スターバックスが、コーヒーのエシカルな調達を目的に2004年から導入している独自の包括的ガイドライン「C.A.F.E.プラクティス」で280万人のコーヒー生産者が恩恵を受けた――。
スターバックスコーヒージャパンは9月13日、「Starbucks Seasonal Session Fall」を開催し、スターバックスが行っている環境保護活動やエシカルな調達を紹介した。
同社で5人しかいないコーヒースペシャリストである若林茜さんは「コーヒーは世界で年間5000億杯が飲まれており、世界の約70か国で栽培されている。スターバックスはそのうちの約30か国、およそ45万人の生産者と取引している」と説明する。
世界的にコーヒーの消費量が拡大傾向にある中、持続的なコーヒー栽培を目指してスターバックスコーヒージャパンで認定されたのが「C.A.F.E.プラクティス」。
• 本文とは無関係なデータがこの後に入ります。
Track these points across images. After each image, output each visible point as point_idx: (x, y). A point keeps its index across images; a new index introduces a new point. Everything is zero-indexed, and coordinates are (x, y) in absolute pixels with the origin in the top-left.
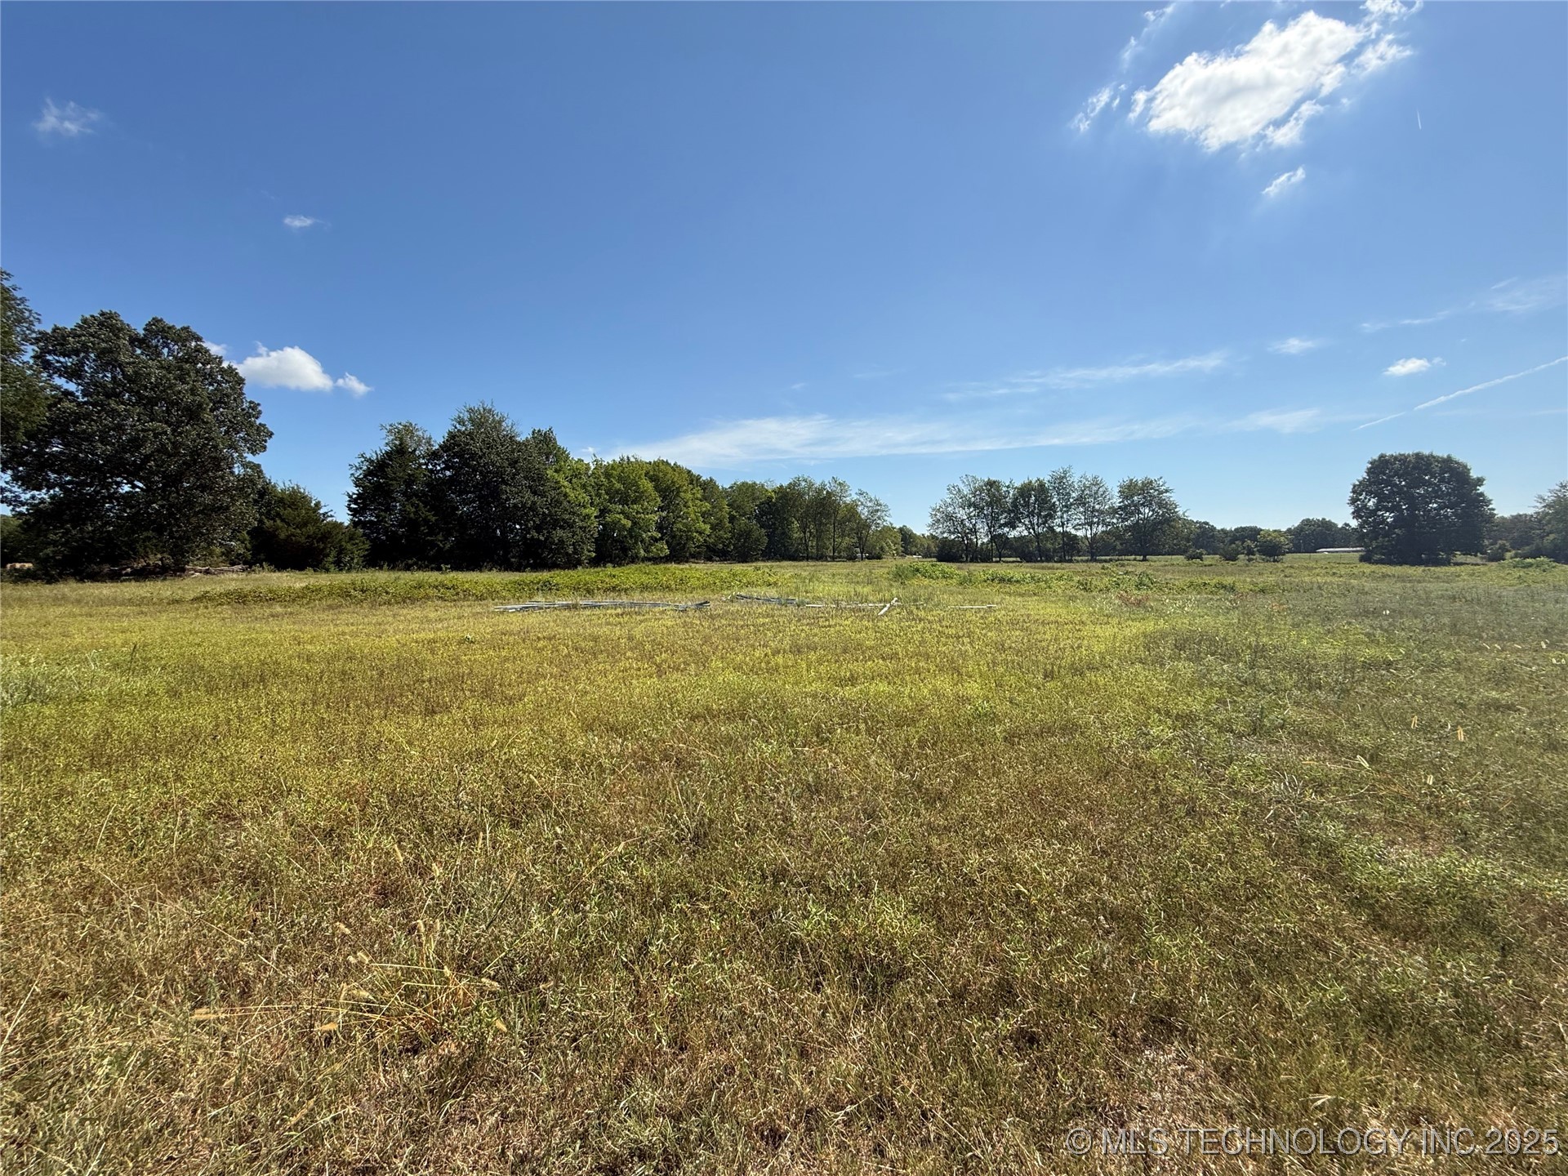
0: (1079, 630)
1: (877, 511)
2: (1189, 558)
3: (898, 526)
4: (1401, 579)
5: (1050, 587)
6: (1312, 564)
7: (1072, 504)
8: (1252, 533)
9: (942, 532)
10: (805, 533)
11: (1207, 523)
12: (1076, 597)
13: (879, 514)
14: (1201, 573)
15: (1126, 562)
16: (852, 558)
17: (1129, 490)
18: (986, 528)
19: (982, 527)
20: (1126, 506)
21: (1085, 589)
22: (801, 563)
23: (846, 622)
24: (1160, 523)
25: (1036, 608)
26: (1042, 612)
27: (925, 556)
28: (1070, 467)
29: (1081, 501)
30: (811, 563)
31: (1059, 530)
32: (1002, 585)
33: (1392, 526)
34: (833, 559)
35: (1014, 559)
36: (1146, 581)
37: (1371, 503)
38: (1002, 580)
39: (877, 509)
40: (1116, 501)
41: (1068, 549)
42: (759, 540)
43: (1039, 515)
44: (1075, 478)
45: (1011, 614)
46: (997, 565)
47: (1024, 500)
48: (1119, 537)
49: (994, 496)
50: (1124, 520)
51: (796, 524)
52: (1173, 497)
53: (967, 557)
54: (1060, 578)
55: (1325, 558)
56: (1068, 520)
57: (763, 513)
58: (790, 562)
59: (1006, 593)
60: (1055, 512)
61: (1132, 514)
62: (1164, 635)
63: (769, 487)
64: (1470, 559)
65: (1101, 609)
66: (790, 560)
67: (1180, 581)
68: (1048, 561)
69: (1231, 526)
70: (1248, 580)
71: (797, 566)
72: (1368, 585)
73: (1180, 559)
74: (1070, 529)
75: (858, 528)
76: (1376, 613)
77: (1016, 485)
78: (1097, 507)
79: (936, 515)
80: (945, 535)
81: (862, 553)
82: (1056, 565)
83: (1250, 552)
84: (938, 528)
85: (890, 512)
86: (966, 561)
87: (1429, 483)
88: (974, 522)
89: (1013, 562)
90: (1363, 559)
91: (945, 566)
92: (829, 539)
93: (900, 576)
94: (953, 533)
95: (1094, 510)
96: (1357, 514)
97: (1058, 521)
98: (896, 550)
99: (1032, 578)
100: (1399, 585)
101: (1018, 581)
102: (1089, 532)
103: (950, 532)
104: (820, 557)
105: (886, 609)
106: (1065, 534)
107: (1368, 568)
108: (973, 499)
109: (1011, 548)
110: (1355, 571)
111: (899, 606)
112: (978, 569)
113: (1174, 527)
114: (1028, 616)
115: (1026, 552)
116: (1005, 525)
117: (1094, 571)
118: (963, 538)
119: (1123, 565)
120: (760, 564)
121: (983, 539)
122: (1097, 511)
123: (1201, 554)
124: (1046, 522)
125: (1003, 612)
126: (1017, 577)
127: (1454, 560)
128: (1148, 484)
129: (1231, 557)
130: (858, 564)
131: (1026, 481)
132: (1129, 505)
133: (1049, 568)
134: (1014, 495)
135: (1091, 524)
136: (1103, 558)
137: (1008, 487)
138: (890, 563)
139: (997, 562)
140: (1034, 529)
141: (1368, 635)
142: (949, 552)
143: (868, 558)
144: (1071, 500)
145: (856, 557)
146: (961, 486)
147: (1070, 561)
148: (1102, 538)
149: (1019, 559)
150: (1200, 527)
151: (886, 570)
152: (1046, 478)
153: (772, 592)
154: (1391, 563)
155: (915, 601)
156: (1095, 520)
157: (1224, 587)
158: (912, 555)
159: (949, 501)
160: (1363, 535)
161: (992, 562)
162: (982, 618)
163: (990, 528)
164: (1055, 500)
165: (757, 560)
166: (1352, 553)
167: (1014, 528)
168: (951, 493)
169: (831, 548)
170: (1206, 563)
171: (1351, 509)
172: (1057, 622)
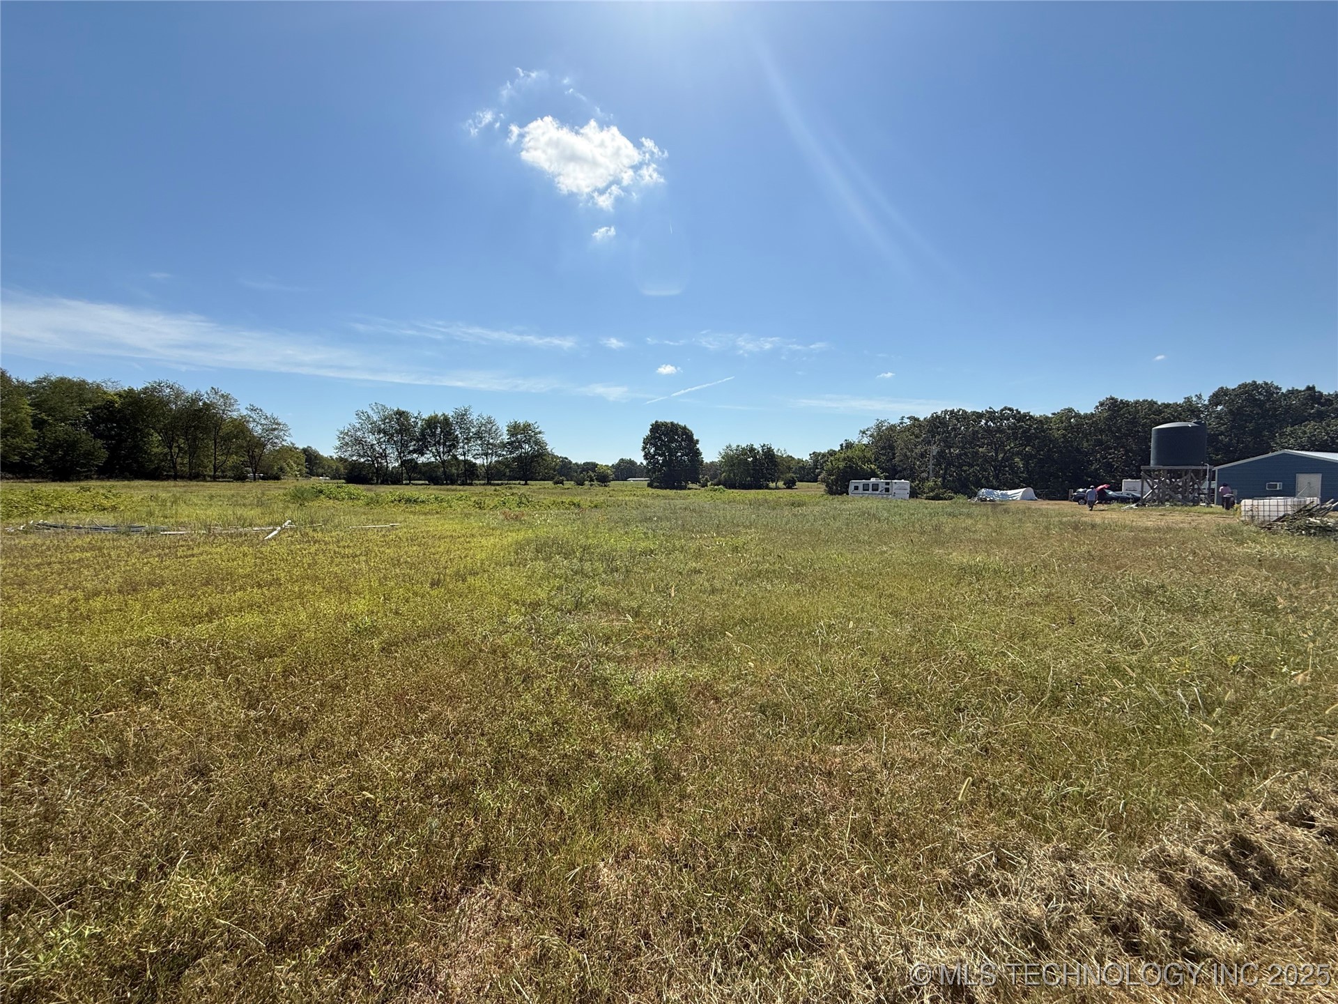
0: (469, 542)
1: (275, 429)
2: (556, 483)
3: (301, 445)
4: (665, 497)
5: (451, 507)
6: (624, 488)
7: (471, 437)
8: (591, 467)
9: (351, 455)
10: (170, 448)
11: (566, 458)
12: (471, 514)
13: (276, 433)
14: (562, 494)
15: (513, 486)
16: (241, 478)
17: (514, 429)
18: (396, 453)
19: (392, 453)
20: (513, 442)
21: (480, 507)
22: (166, 483)
23: (218, 550)
24: (536, 456)
25: (436, 525)
26: (440, 528)
27: (333, 478)
28: (470, 407)
29: (479, 435)
30: (180, 483)
31: (461, 458)
32: (408, 505)
33: (662, 465)
34: (214, 478)
35: (423, 482)
36: (524, 500)
37: (652, 451)
38: (408, 501)
39: (274, 427)
40: (506, 438)
41: (469, 474)
42: (92, 454)
43: (444, 445)
44: (473, 416)
45: (412, 531)
46: (407, 487)
47: (431, 430)
48: (507, 466)
49: (403, 425)
50: (511, 453)
51: (156, 437)
52: (544, 437)
53: (377, 480)
54: (460, 499)
55: (631, 485)
56: (469, 450)
57: (97, 419)
58: (147, 482)
59: (412, 512)
60: (458, 443)
61: (517, 448)
62: (529, 542)
63: (110, 388)
64: (694, 486)
65: (488, 524)
66: (147, 478)
67: (548, 500)
68: (452, 483)
69: (581, 461)
70: (589, 499)
71: (157, 487)
72: (650, 502)
73: (550, 484)
74: (470, 458)
75: (248, 446)
76: (650, 519)
77: (423, 417)
78: (491, 441)
79: (344, 438)
80: (354, 458)
81: (254, 473)
82: (459, 487)
83: (592, 480)
84: (346, 451)
85: (290, 431)
86: (377, 483)
87: (677, 441)
88: (384, 447)
89: (422, 484)
90: (650, 485)
91: (352, 487)
92: (208, 456)
93: (299, 497)
94: (363, 457)
95: (489, 444)
96: (646, 457)
97: (461, 451)
98: (299, 471)
99: (436, 499)
100: (663, 501)
101: (423, 502)
102: (485, 461)
103: (359, 455)
104: (195, 476)
105: (275, 532)
106: (466, 461)
107: (651, 491)
108: (383, 426)
109: (420, 472)
110: (645, 493)
111: (291, 529)
112: (387, 491)
113: (545, 460)
114: (428, 532)
115: (433, 476)
116: (414, 451)
117: (488, 493)
118: (373, 461)
119: (511, 488)
120: (93, 483)
121: (393, 463)
122: (491, 444)
123: (563, 480)
124: (450, 451)
125: (405, 530)
126: (423, 497)
127: (688, 486)
128: (527, 427)
129: (580, 483)
130: (248, 485)
131: (433, 415)
132: (514, 441)
133: (453, 490)
134: (422, 426)
135: (486, 455)
136: (496, 482)
137: (416, 418)
138: (289, 484)
139: (407, 484)
140: (440, 457)
141: (645, 533)
142: (357, 474)
143: (263, 478)
144: (471, 434)
145: (247, 477)
146: (371, 413)
147: (471, 484)
148: (495, 466)
149: (427, 482)
150: (562, 461)
151: (281, 492)
152: (450, 414)
153: (108, 519)
154: (661, 488)
155: (312, 522)
156: (490, 452)
157: (574, 504)
158: (318, 476)
159: (358, 426)
160: (649, 470)
161: (402, 484)
162: (384, 536)
163: (400, 453)
164: (457, 432)
165: (88, 478)
166: (644, 482)
167: (423, 454)
168: (360, 418)
169: (211, 466)
170: (566, 487)
171: (643, 454)
172: (452, 536)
品質・経済・社会・環境の4つの観点から、200項目のチェックリスト・ガイドラインにおよぶ。環境NGOのコンサベーションインターナショナルと開発した。
フェアトレードとの違いは、品質基準が盛り込まれている点と、あらゆる形態をカバーできるという点にある。
フェアトレードは小規模の労働組合を対象としているが、「C.A.F.E.プラクティス」では規模の大小に関わらず、組合や農園などあらゆる形態の団体をカバーしている。
品質・経済・社会・環境の4つの観点は、具体的には「品質基準」「経済的な透明性」「社会的な責任」「環境面でのリーダーシップとなり、一例には「法律で決まっている最低賃金が守られているか」「禁止されている農薬を使用していないか」などが挙げられる。
一度制定した後も、アップデートを重ねて適切なガイドラインになっているかを確認している。
2004年からスタートした「C.A.F.E.プラクティス」によって、2017年から21年の間に、280万人が「収穫量が増えて収入が増えた」などの恩恵を受けた。
その上、2004年以降、天然林の農地転換を禁じ、森林伐採を防ぐ役割も果たした。結果として、香川県とほぼ同じ大きさの17万7391ヘクタールの森林が保護されたことになる。
世界で生産されたアラビカ種のコーヒー豆のうち、「C.A.F.E.プラクティス」に参加する農園の生産割合は14%。スターバックスが購買する豆はそのうちの3~5%。
この比率を高めるべく、スターバックスは引き続き「C.A.F.E.プラクティス」に注力の構えだ。
「C.A.F.E.プラクティス」の実践のため、世界の10か所に現地で生活するアグロノミスト(農学者)のいるファーマーサポートセンターがある。
アグロノミストが直接生産地に赴き、「C.A.F.E.プラクティス」の紹介やデモ農園を用いて栽培方法の説明を行っている。
コスタリカの自社農園では、気候変動にも対応できるコーヒーの品種などの研究を行っている。